La lutte contre les discriminations est de plus en plus remplacée par la promotion de la diversité. Loin de n’être qu’un changement d’appellation, quels sont les modifications quue cela entraine.
Question : la lutte contre la discrimination est de plus en plus remplacée par la promotion de la diversité. Peux tu nous expliquer ce changement de terme ?
Pendant longtemps les politiques de lutte contre les discriminations ont été assimilées aux politiques d’intégration. Après une première reconnaissance en 1999 de la réalité des discriminations, le gouvernement Jospin a engagé, avec la participation des partenaires sociaux, des actions concrètes dont la transcription du droit européen dans le droit français.

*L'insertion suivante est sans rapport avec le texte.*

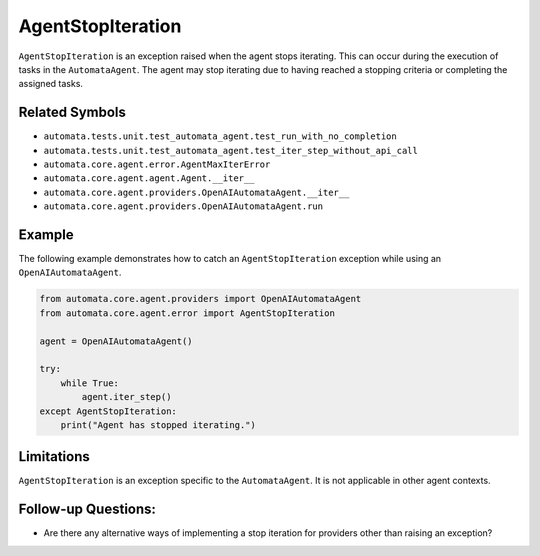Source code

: AgentStopIteration
==================

``AgentStopIteration`` is an exception raised when the agent stops
iterating. This can occur during the execution of tasks in the
``AutomataAgent``. The agent may stop iterating due to having reached a
stopping criteria or completing the assigned tasks.

Related Symbols
---------------

-  ``automata.tests.unit.test_automata_agent.test_run_with_no_completion``
-  ``automata.tests.unit.test_automata_agent.test_iter_step_without_api_call``
-  ``automata.core.agent.error.AgentMaxIterError``
-  ``automata.core.agent.agent.Agent.__iter__``
-  ``automata.core.agent.providers.OpenAIAutomataAgent.__iter__``
-  ``automata.core.agent.providers.OpenAIAutomataAgent.run``

Example
-------

The following example demonstrates how to catch an
``AgentStopIteration`` exception while using an ``OpenAIAutomataAgent``.

.. code:: python

   from automata.core.agent.providers import OpenAIAutomataAgent
   from automata.core.agent.error import AgentStopIteration

   agent = OpenAIAutomataAgent()

   try:
       while True:
           agent.iter_step()
   except AgentStopIteration:
       print("Agent has stopped iterating.")

Limitations
-----------

``AgentStopIteration`` is an exception specific to the
``AutomataAgent``. It is not applicable in other agent contexts.

Follow-up Questions:
--------------------

-  Are there any alternative ways of implementing a stop iteration for
   providers other than raising an exception?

A partir de 2003, l’État français décide de mettre au cœur de son action la promotion à l’égalité des chances et de la diversité. Ce changement de paradigme a permis de tenir à distance les organisations syndicales de salariés parce que ni le gouvernement ni les chefs d’entreprises d’une manière générale ne souhaitaient qu’elles s’emparent du sujet. Ceci dans le même temps où les organisations syndicales s’emparaient de ces dossiers suite à l’affaire de Peugeot concernant les discriminations syndicales jugées en 1997.

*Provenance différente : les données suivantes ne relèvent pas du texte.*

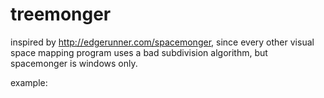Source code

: * treemonger

inspired by http://edgerunner.com/spacemonger, since every other visual space mapping program uses a bad subdivision algorithm, but spacemonger is windows only.


example:
[[./example.png]]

En France, ce glissement sémantique s’est opéré, à partir de 2004. À la politique d’égalité de traitement et de lutte contre les discriminations s’est substituée une politique de “la diversité” par l’intermédiaire de une notion bien consensuelle qui est “d’égalité des chances “. Plus qu’un glissement sémantique c’est une véritable contre offensive à la loi de novembre 2001.
Ce tournant est largement accompagné et suscité par l’institut Montaigne. Institut créé en fin 2000 par le président du conseil de surveillance du groupe AXA, Monsieur Claude Bébéar. Cet institut se présente comme un laboratoire d’idées, indépendant qui serait dépourvu de toutes attaches partisanes. Il réunit des chefs d’entreprises, des hauts fonctionnaires, des universitaires et des représentants de la société civile issus de tous les horizons. L’institut Montaigne suite à des analyses fait des recommandations aux décideurs en faisant du Lobbying.
Question – En quoi ce changement de nom a des conséquences directes sur la situation des salariés ?
De nombreuses entreprises ont affiché la volonté de se mobiliser sur les questions de l’égalité professionnelle et de la diversité, mais il reste à savoir comment elles comptent relier ces deux préoccupations et articuler démarches d’égalité professionnelle et de diversité.
Le croisement des différents rapports faits de 2004 à 2009 met en évidence qu’au-delà de la pluralité des approches, ce qui fait consensus entre les différentes parties prenantes, est que la notion de diversité repose sur l’engagement volontaire sans obligation pour les employeurs ou administrations, ni droit supplémentaire pour les salariés.
La notion de diversité est un discours fondamentalement dépolitisant. Il conduit généralement à ne pas parler de tout ce qui est du ressors de la lutte contre les discriminations, à occulter la question ethno-raciale, et à gommer les rapports de pouvoir entre les différents groupes, majoritaires et minoritaires.
Question – Quelles actions syndicales peut-on mener lors des négociations pour imposer de nouveaux droits pour les salariés ?
Les organisations syndicales doivent s’attacher à lutter contre toutes les formes de discriminations dans le travail que ce soit en termes de recrutement, de déroulement de carrière, de salaire, d’accès à la formation. Pour cela nous devons garder à l’esprit que la lutte contre les discriminions n’est pas seulement le fait de dénoncer un état de fait mais surtout de proposer des actes concrets pour les éliminer.
Toutefois, couper le dialogue parce ce que l’employeur parle de promotion à la diversité et non de lutte contre les discriminations serait très certainement une erreur. L”important est de se mettre d’accord sur les mots employés afin de définir les actions concrètes qui vont être menées pour faire supprimer les discriminations existantes et/ou prévenir leur apparition. La diversité n’étant pas une notion juridique relevant du droit du travail, elle ne peut pas apparaître comme telle dans un accord cadre par exemple. D’ailleurs, les accords dans les entreprises associent souvent les deux termes : “politique de diversité et de lutte contre les discriminations”.
Il faut savoir qu’une politique de diversité ne conduit pas forcément à la lutte contre les discriminations alors que l’inverse est vrai, la prévention aux discriminations entraîne plus de diversité.